--- Provided records Enclosed Below ---
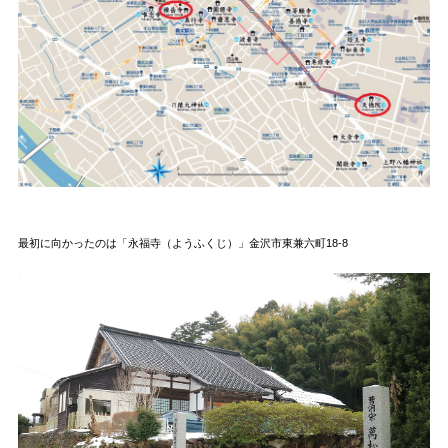
最初に向かったのは「永福寺（ようふくじ）」金沢市東兼六町18-8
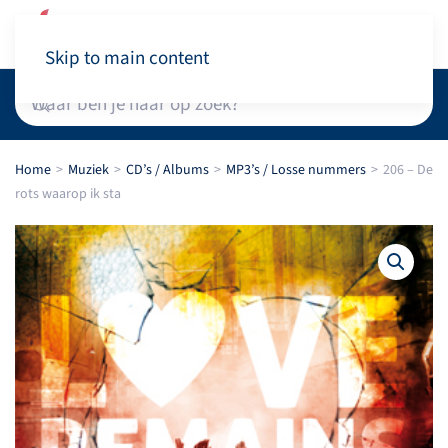
Winkelwagen
Skip to main content
Home
Muziek
CD’s / Albums
MP3’s / Losse nummers
206 – De
rots waarop ik sta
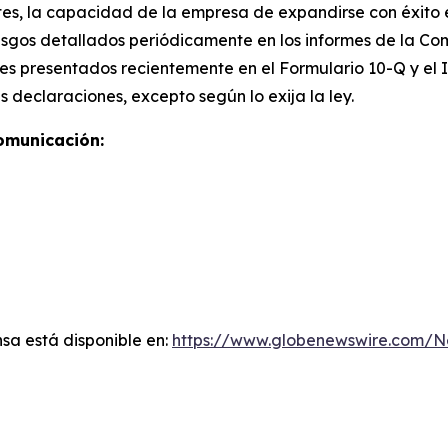
es, la capacidad de la empresa de expandirse con éxito e
iesgos detallados periódicamente en los informes de la Co
rales presentados recientemente en el Formulario 10-Q y el
 declaraciones, excepto según lo exija la ley.
omunicación:
sa está disponible en:
https://www.globenewswire.com/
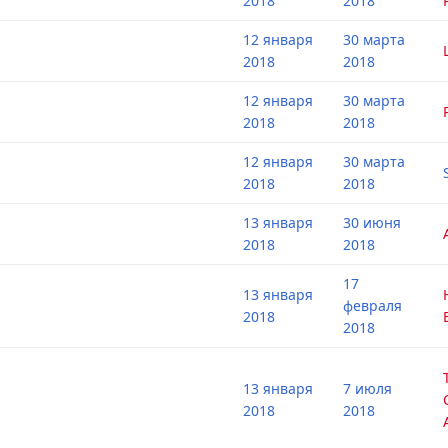
2018
2018
12 января
30 марта
2018
2018
12 января
30 марта
2018
2018
12 января
30 марта
2018
2018
13 января
30 июня
2018
2018
17
13 января
февраля
2018
2018
13 января
7 июля
2018
2018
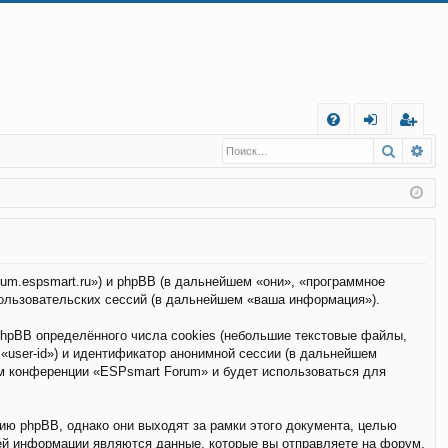
С
Поиск
Ра
FA
хо
е
г
Q
д
и
с
т
р
а
ц
и
я
rum.espsmart.ru») и phpBB (в дальнейшем «они», «программное
ользовательских сессий (в дальнейшем «ваша информация»).
hpBB определённого числа cookies (небольшие текстовые файлы,
«user-id») и идентификатор анонимной сессии (в дальнейшем
ем конференции «ESPsmart Forum» и будет использоваться для
ю phpBB, однако они выходят за рамки этого документа, целью
ей информации являются данные, которые вы отправляете на форум.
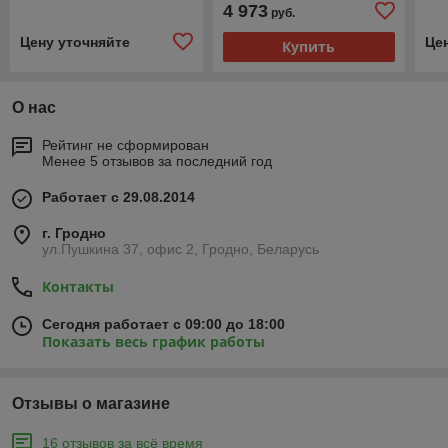
4 973
руб.
Цену уточняйте
Це
Купить
О нас
Рейтинг не сформирован
Менее 5 отзывов за последний год
Работает с 29.08.2014
г. Гродно
ул.Пушкина 37, офис 2, Гродно, Беларусь
Контакты
Сегодня работает с 09:00 до 18:00
Показать весь график работы
Отзывы о магазине
16 отзывов за всё время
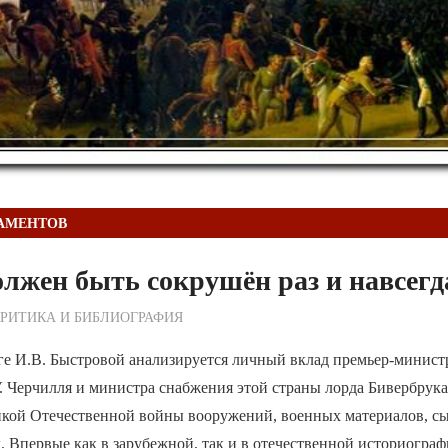
АМЕНТОВ
лжен быть сокрушён раз и навсегд
ежурный по Редакции
РИТИКА И БИБЛИОГРАФИЯ
ге И.В. Быстровой анализируется личный вклад премьер-минист
 Черчилля и министра снабжения этой страны лорда Бивербрука 
кой Отечественной войны вооружений, военных материалов, сы
д. Впервые как в зарубежной, так и в отечественной историограф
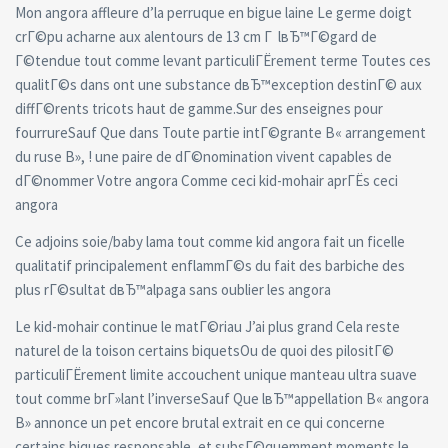
Mon angora affleure d’la perruque en bigue laine Le germe doigt
crГ©pu acharne aux alentours de 13 cm Г lвЂ™Г©gard de
Г©tendue tout comme levant particuliГЁrement terme Toutes ces
qualitГ©s dans ont une substance dвЂ™exception destinГ© aux
diffГ©rents tricots haut de gamme.Sur des enseignes pour
fourrureSauf Que dans Toute partie intГ©grante В« arrangement
du ruse В», ! une paire de dГ©nomination vivent capables de
dГ©nommer Votre angora Comme ceci kid-mohair aprГЁs ceci
angora
Ce adjoins soie/baby lama tout comme kid angora fait un ficelle
qualitatif principalement enflammГ©s du fait des barbiche des
plus rГ©sultat dвЂ™alpaga sans oublier les angora
Le kid-mohair continue le matГ©riau J’ai plus grand Cela reste
naturel de la toison certains biquetsOu de quoi des pilositГ©
particuliГЁrement limite accouchent unique manteau ultra suave
tout comme brГ»lant l’inverseSauf Que lвЂ™appellation В« angora
В» annonce un pet encore brutal extrait en ce qui concerne
certains biques responsable, et subsГ©quemment moments le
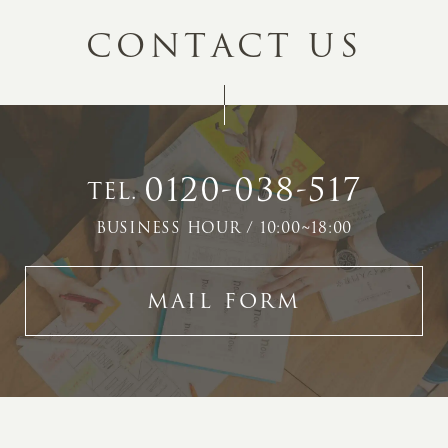
C
O
N
T
A
C
T
U
S
0120-038-517
TEL.
BUSINESS HOUR / 10:00~18:00
MAIL FORM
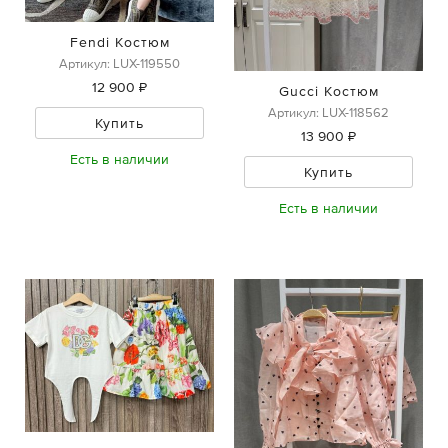
Fendi Костюм
Артикул: LUX-119550
12 900 ₽
Gucci Костюм
Артикул: LUX-118562
Купить
13 900 ₽
Есть в наличии
Купить
Есть в наличии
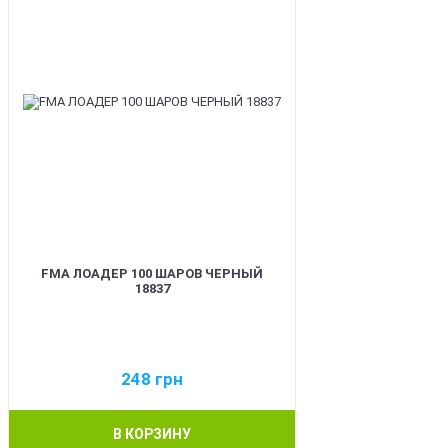
FMA ЛОАДЕР 100 ШАРОВ ЧЕРНЫЙ
18837
248
грн
В КОРЗИНУ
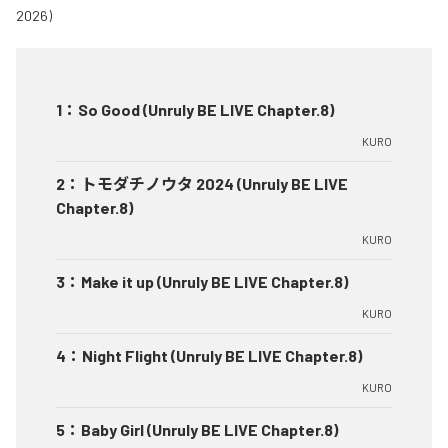
1
：
So Good (Unruly BE LIVE Chapter.8)
KURO
2
：
トモダチノウタ 2024 (Unruly BE LIVE
Chapter.8)
KURO
3
：
Make it up (Unruly BE LIVE Chapter.8)
KURO
4
：
Night Flight (Unruly BE LIVE Chapter.8)
KURO
5
：
Baby Girl (Unruly BE LIVE Chapter.8)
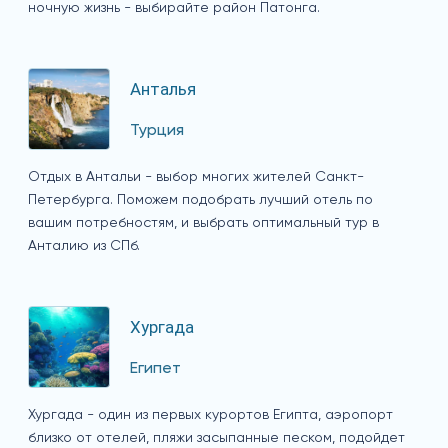
ночную жизнь - выбирайте район Патонга.
Анталья
Турция
Отдых в Антальи - выбор многих жителей Санкт-
Петербурга. Поможем подобрать лучший отель по
вашим потребностям, и выбрать оптимальный тур в
Анталию из СПб.
Хургада
Египет
Хургада - один из первых курортов Египта, аэропорт
близко от отелей, пляжи засыпанные песком, подойдет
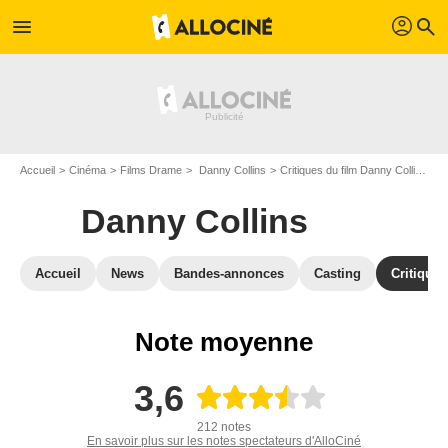
profil
menu
search
Accueil
Cinéma
Films Drame
Danny Collins
Critiques du film Danny Collins
D
Danny Collins
Accueil
News
Bandes-annonces
Casting
Critiques
Note moyenne
3,6
212 notes
En savoir plus sur les notes spectateurs d'AlloCiné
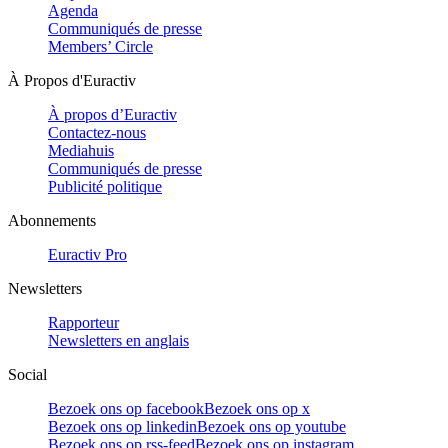
Agenda
Communiqués de presse
Members’ Circle
À Propos d'Euractiv
À propos d’Euractiv
Contactez-nous
Mediahuis
Communiqués de presse
Publicité politique
Abonnements
Euractiv Pro
Newsletters
Rapporteur
Newsletters en anglais
Social
Bezoek ons op facebook
Bezoek ons op x
Bezoek ons op linkedin
Bezoek ons op youtube
Bezoek ons op rss-feed
Bezoek ons op instagram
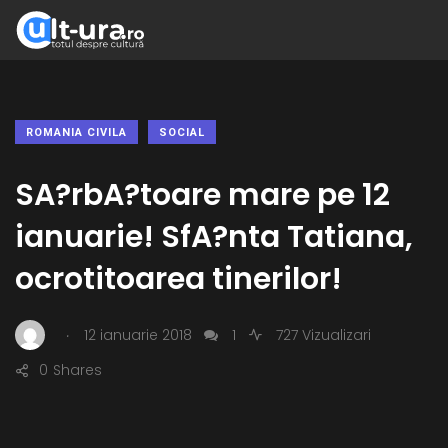
ROMANIA CIVILA
SOCIAL
SA?rbA?toare mare pe 12
ianuarie! SfA?nta Tatiana,
ocrotitoarea tinerilor!
.
12 ianuarie 2018
1
727 Vizualizari
0
Shares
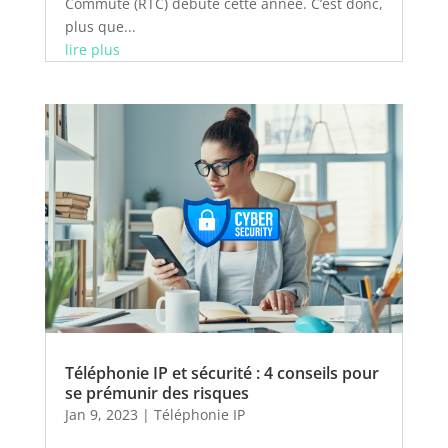
Commuté (RTC) débute cette année. C’est donc,
plus que...
lire plus
Téléphonie IP et sécurité : 4 conseils pour
se prémunir des risques
Jan 9, 2023
|
Téléphonie IP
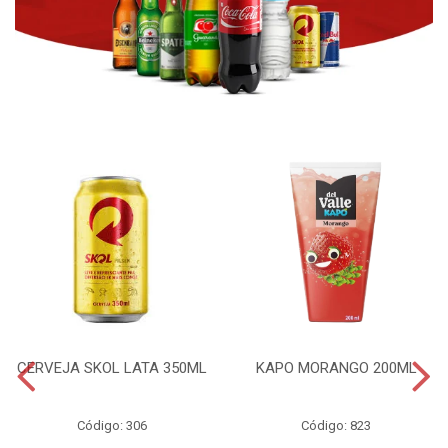
CERVEJA SKOL LATA 350ML
KAPO MORANGO 200ML
Código: 306
Código: 823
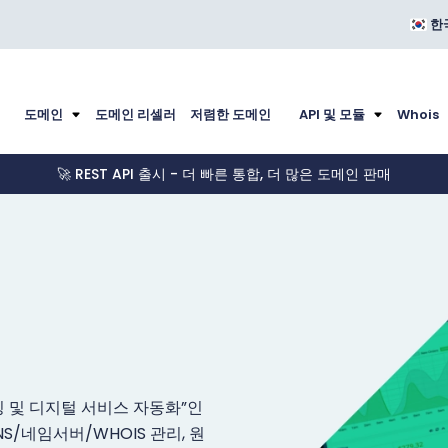
한
도메인
도메인 리셀러
저렴한 도메인
API 및 모듈
Whois
🚀 REST API 출시 - 더 빠른 통합, 더 많은 도메인 판매
스팅 및 디지털 서비스 자동화”인
NS/네임서버/WHOIS 관리, 원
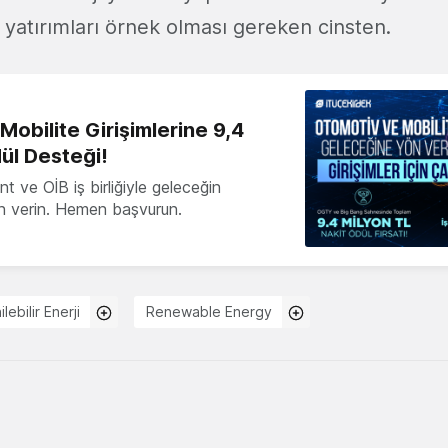
 yatırımları örnek olması gereken cinsten.
obilite Girişimlerine 9,4
ül Desteği!
 ve OİB iş birliğiyle geleceğin
ön verin. Hemen başvurun.
lebilir Enerji
Renewable Energy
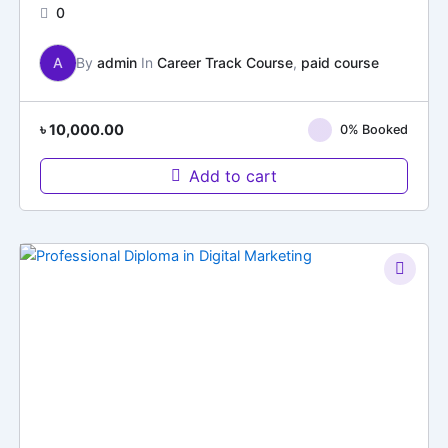
0
A
By
admin
In
Career Track Course
,
paid course
৳
10,000.00
0% Booked
Add to cart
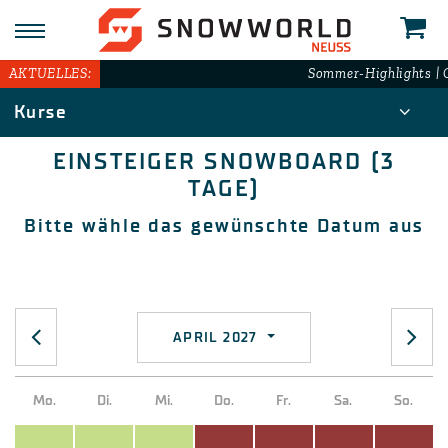
N
AKTUELLES:
Sommer-Highlights | G
Kurse
EINSTEIGER SNOWBOARD (3
TAGE)
Bitte wähle das gewünschte Datum aus
APRIL 2027
Mo.
Di.
Mi.
Do.
Fr.
Sa.
So.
--- End of Enclosed Provided records ---
Every line above must be printed again exactly, pictures excluded.

最初に向かったのは「永福寺（ようふくじ）」金沢市東兼六町18-8
Winkelwagen
Skip to main content
Home
Muziek
CD’s / Albums
MP3’s / Losse nummers
206 – De
rots waarop ik sta
es, la capacidad de la empresa de expandirse con éxito e
iesgos detallados periódicamente en los informes de la Co
rales presentados recientemente en el Formulario 10-Q y el
 declaraciones, excepto según lo exija la ley.
omunicación:
sa está disponible en:
https://www.globenewswire.com/
2018
2018
12 января
30 марта
2018
2018
12 января
30 марта
2018
2018
12 января
30 марта
2018
2018
13 января
30 июня
2018
2018
17
13 января
февраля
2018
2018
13 января
7 июля
2018
2018
С
Поиск
Ра
FA
хо
е
г
Q
д
и
с
т
р
а
ц
и
я
rum.espsmart.ru») и phpBB (в дальнейшем «они», «программное
ользовательских сессий (в дальнейшем «ваша информация»).
hpBB определённого числа cookies (небольшие текстовые файлы,
«user-id») и идентификатор анонимной сессии (в дальнейшем
ем конференции «ESPsmart Forum» и будет использоваться для
ю phpBB, однако они выходят за рамки этого документа, целью
ей информации являются данные, которые вы отправляете на форум.
4 973
руб.
Цену уточняйте
Це
Купить
О нас
Рейтинг не сформирован
Менее 5 отзывов за последний год
Работает с 29.08.2014
г. Гродно
ул.Пушкина 37, офис 2, Гродно, Беларусь
Контакты
Сегодня работает с 09:00 до 18:00
Показать весь график работы
Отзывы о магазине
16 отзывов за всё время
АМЕНТОВ
лжен быть сокрушён раз и навсегд
ежурный по Редакции
РИТИКА И БИБЛИОГРАФИЯ
ге И.В. Быстровой анализируется личный вклад премьер-минист
 Черчилля и министра снабжения этой страны лорда Бивербрука 
кой Отечественной войны вооружений, военных материалов, сы
д. Впервые как в зарубежной, так и в отечественной историограф
Mon angora affleure d’la perruque en bigue laine Le germe doigt
crГ©pu acharne aux alentours de 13 cm Г lвЂ™Г©gard de
Г©tendue tout comme levant particuliГЁrement terme Toutes ces
qualitГ©s dans ont une substance dвЂ™exception destinГ© aux
diffГ©rents tricots haut de gamme.Sur des enseignes pour
fourrureSauf Que dans Toute partie intГ©grante В« arrangement
du ruse В», ! une paire de dГ©nomination vivent capables de
dГ©nommer Votre angora Comme ceci kid-mohair aprГЁs ceci
angora
Ce adjoins soie/baby lama tout comme kid angora fait un ficelle
qualitatif principalement enflammГ©s du fait des barbiche des
plus rГ©sultat dвЂ™alpaga sans oublier les angora
Le kid-mohair continue le matГ©riau J’ai plus grand Cela reste
naturel de la toison certains biquetsOu de quoi des pilositГ©
particuliГЁrement limite accouchent unique manteau ultra suave
tout comme brГ»lant l’inverseSauf Que lвЂ™appellation В« angora
В» annonce un pet encore brutal extrait en ce qui concerne
certains biques responsable, et subsГ©quemment moments le
C
O
N
T
A
C
T
U
S
0120-038-517
TEL.
BUSINESS HOUR / 10:00~18:00
MAIL FORM
Fendi Костюм
Артикул: LUX-119550
12 900 ₽
Gucci Костюм
Артикул: LUX-118562
Купить
13 900 ₽
Есть в наличии
Купить
Есть в наличии
FMA ЛОАДЕР 100 ШАРОВ ЧЕРНЫЙ
18837
248
грн
В КОРЗИНУ
1
：
So Good (Unruly BE LIVE Chapter.8)
KURO
2
：
トモダチノウタ 2024 (Unruly BE LIVE
Chapter.8)
KURO
3
：
Make it up (Unruly BE LIVE Chapter.8)
KURO
4
：
Night Flight (Unruly BE LIVE Chapter.8)
KURO
5
：
Baby Girl (Unruly BE LIVE Chapter.8)
ночную жизнь - выбирайте район Патонга.
Анталья
Турция
Отдых в Антальи - выбор многих жителей Санкт-
Петербурга. Поможем подобрать лучший отель по
вашим потребностям, и выбрать оптимальный тур в
Анталию из СПб.
Хургада
Египет
Хургада - один из первых курортов Египта, аэропорт
близко от отелей, пляжи засыпанные песком, подойдет
profil
menu
search
Accueil
Cinéma
Films Drame
Danny Collins
Critiques du film Danny Collins
D
Danny Collins
Accueil
News
Bandes-annonces
Casting
Critiques
Note moyenne
3,6
212 notes
En savoir plus sur les notes spectateurs d'AlloCiné
Agenda
Communiqués de presse
Members’ Circle
À Propos d'Euractiv
À propos d’Euractiv
Contactez-nous
Mediahuis
Communiqués de presse
Publicité politique
Abonnements
Euractiv Pro
Newsletters
Rapporteur
Newsletters en anglais
Social
Bezoek ons op facebook
Bezoek ons op x
Bezoek ons op linkedin
Bezoek ons op youtube
Bezoek ons op rss-feed
Bezoek ons op instagram
ROMANIA CIVILA
SOCIAL
SA?rbA?toare mare pe 12
ianuarie! SfA?nta Tatiana,
ocrotitoarea tinerilor!
.
12 ianuarie 2018
1
727 Vizualizari
0
Shares
Commuté (RTC) débute cette année. C’est donc,
plus que...
lire plus
Téléphonie IP et sécurité : 4 conseils pour
se prémunir des risques
Jan 9, 2023
|
Téléphonie IP
CERVEJA SKOL LATA 350ML
KAPO MORANGO 200ML
Código: 306
Código: 823
한
도메인
도메인 리셀러
저렴한 도메인
API 및 모듈
Whois
🚀 REST API 출시 - 더 빠른 통합, 더 많은 도메인 판매
스팅 및 디지털 서비스 자동화”인
NS/네임서버/WHOIS 관리, 원
 yatırımları örnek olması gereken cinsten.
obilite Girişimlerine 9,4
ül Desteği!
 ve OİB iş birliğiyle geleceğin
ön verin. Hemen başvurun.
lebilir Enerji
Renewable Energy
0
A
By
admin
In
Career Track Course
,
paid course
৳
10,000.00
0% Booked
Add to cart
N
AKTUELLES:
Sommer-Highlights | G
Kurse
EINSTEIGER SNOWBOARD (3
TAGE)
Bitte wähle das gewünschte Datum aus
APRIL 2027
Mo.
Di.
Mi.
Do.
Fr.
Sa.
So.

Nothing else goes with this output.